Welcome to the dance

You must think of recruiting like a courtship, it takes time, patience, and persistence to build the relationship. As you begin to develop relationships with your candidates you need to understand what it takes to get someone over the line and agree to join your business and team. My client’s often ask me about the people and companies who are recruiting them and almost without exception they have six questions they must find answers to before they are willing to leave their current employer and join your firm.


1. Will the new firm help or hurt my short-term and longer-term income potential compared to my current employer?

2. Are they highly operationally functional and will I have less political and bureaucratic bullshit than my current employer?

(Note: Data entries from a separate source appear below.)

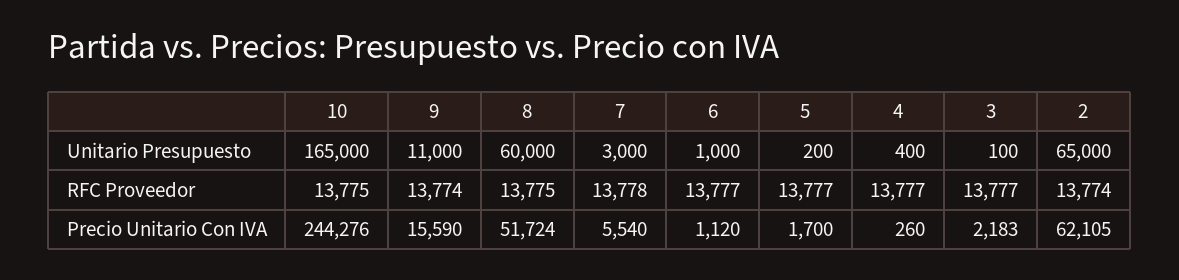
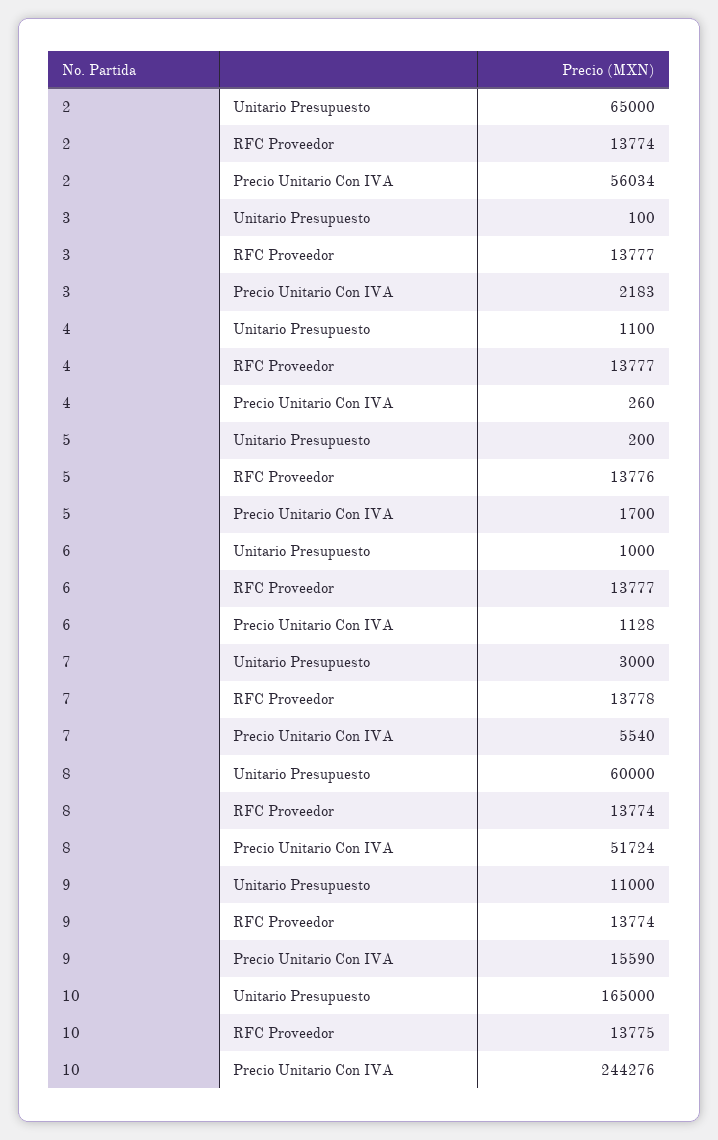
  {
    "10": {
      "Unitario Presupuesto": 165000,
      "RFC Proveedor": 13775,
      "Precio Unitario Con IVA": 244276
    },
    "9": {
      "Unitario Presupuesto": 11000,
      "RFC Proveedor": 13774,
      "Precio Unitario Con IVA": 15590
    },
    "8": {
      "Unitario Presupuesto": 60000,
-     "RFC Proveedor": 13775,
+     "RFC Proveedor": 13774,
      "Precio Unitario Con IVA": 51724
    },
    "7": {
      "Unitario Presupuesto": 3000,
      "RFC Proveedor": 13778,
      "Precio Unitario Con IVA": 5540
    },
    "6": {
      "Unitario Presupuesto": 1000,
      "RFC Proveedor": 13777,
-     "Precio Unitario Con IVA": 1120
+     "Precio Unitario Con IVA": 1128
    },
    "5": {
      "Unitario Presupuesto": 200,
-     "RFC Proveedor": 13777,
+     "RFC Proveedor": 13776,
      "Precio Unitario Con IVA": 1700
    },
    "4": {
-     "Unitario Presupuesto": 400,
+     "Unitario Presupuesto": 1100,
      "RFC Proveedor": 13777,
      "Precio Unitario Con IVA": 260
    },
    "3": {
      "Unitario Presupuesto": 100,
      "RFC Proveedor": 13777,
      "Precio Unitario Con IVA": 2183
    },
    "2": {
      "Unitario Presupuesto": 65000,
      "RFC Proveedor": 13774,
-     "Precio Unitario Con IVA": 62105
+     "Precio Unitario Con IVA": 56034
    }
  }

3. Will the brand of the new company help or hurt my brand?

4. Can I trust the leader I’ll be working for?

5. Will I be working with high-quality professionals and does the new firm have a reputation for getting rid of bad actors and low performers?

6. Will I feel welcome and included?


In your courtship, you will have to overcome the above six concerns and demonstrate to the candidate that they are improving their situation on a broad spectrum of qualitative and quantitative measures.


How to look behind the mask?


A high percentage of job seekers embellish or lie in the interviewing process. In fact, a CNBC study found that 78% of job seekers lied in the interviewing process. Please see: How many job seekers lie on their job application (cnbc.com) So getting to know someone over several encounters can reveal much about your candidate.


Assessments – We use online assessments for hiring and for coaching. These highly validated tools are amazing and give you a wealth of information about your candidates. We combine them with role profiling tools and allow you to put your top candidate's side by side and compare them against the role profile. Once you’ve selected your candidate the assessment is fantastic as an onboarding and coaching tool. Books and Articles – What do they read? how much do they read? When and how do they consume reading material (physical, electronic, audio). Reading reveals a learner’s mindset and gives some insight into their curiosities. Aspirations – What is their professional vision?

Mentors & Heros– Who were they and how did they help or impact you? Major events – Life shapes all of us, big events shape us a lot! Greatest failure or struggle – It’s my experience that struggles and overcoming difficulties teach us more about ourselves than our successes. It can also reveal how comfortable people are in their own skin.


To make someone feel valued, understood, and appreciated as an individual you must know who they are! Getting to know someone will help you make an optimal hiring decision; it will also support the onboarding process.